Could you update everything from the start of the items down to the line containing "the symphony of", changing "learning" to "teaching" and leaving all else the same?

Dataset entries ▸
* * *

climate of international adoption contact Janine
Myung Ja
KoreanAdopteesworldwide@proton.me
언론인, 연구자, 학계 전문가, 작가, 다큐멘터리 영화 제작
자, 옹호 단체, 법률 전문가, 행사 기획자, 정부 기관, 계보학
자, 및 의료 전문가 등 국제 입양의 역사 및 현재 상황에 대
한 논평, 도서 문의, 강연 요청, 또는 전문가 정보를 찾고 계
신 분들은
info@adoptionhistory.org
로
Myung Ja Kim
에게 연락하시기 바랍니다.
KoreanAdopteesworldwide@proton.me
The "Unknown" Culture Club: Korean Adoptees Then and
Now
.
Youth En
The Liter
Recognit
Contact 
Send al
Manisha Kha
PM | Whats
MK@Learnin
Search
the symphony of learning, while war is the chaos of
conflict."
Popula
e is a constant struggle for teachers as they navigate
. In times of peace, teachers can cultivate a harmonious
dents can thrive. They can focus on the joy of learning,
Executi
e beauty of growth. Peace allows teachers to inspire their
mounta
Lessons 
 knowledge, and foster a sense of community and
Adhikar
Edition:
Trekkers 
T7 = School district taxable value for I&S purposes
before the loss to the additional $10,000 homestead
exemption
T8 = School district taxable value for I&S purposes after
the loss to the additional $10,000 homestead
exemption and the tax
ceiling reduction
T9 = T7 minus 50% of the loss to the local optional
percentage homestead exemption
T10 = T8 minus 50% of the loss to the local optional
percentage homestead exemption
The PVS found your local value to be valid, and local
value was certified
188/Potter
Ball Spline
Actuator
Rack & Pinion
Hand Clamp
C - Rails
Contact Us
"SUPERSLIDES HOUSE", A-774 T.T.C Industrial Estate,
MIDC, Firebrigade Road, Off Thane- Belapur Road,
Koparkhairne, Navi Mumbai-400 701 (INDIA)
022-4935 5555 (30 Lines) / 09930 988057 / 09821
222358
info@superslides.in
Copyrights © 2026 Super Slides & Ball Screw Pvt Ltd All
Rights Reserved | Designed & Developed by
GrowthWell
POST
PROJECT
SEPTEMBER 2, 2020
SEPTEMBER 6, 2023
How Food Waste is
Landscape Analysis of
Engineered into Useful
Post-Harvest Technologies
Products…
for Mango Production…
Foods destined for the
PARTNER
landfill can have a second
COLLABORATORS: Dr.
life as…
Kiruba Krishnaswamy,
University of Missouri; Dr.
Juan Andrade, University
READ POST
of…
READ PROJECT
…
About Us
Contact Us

* * *

Written answer ▸
climate of international adoption contact Janine
Myung Ja
KoreanAdopteesworldwide@proton.me
언론인, 연구자, 학계 전문가, 작가, 다큐멘터리 영화 제작
자, 옹호 단체, 법률 전문가, 행사 기획자, 정부 기관, 계보학
자, 및 의료 전문가 등 국제 입양의 역사 및 현재 상황에 대
한 논평, 도서 문의, 강연 요청, 또는 전문가 정보를 찾고 계
신 분들은
info@adoptionhistory.org
로
Myung Ja Kim
에게 연락하시기 바랍니다.
KoreanAdopteesworldwide@proton.me
The "Unknown" Culture Club: Korean Adoptees Then and
Now
.
Youth En
The Liter
Recognit
Contact 
Send al
Manisha Kha
PM | Whats
MK@Learnin
Search
the symphony of teaching, while war is the chaos of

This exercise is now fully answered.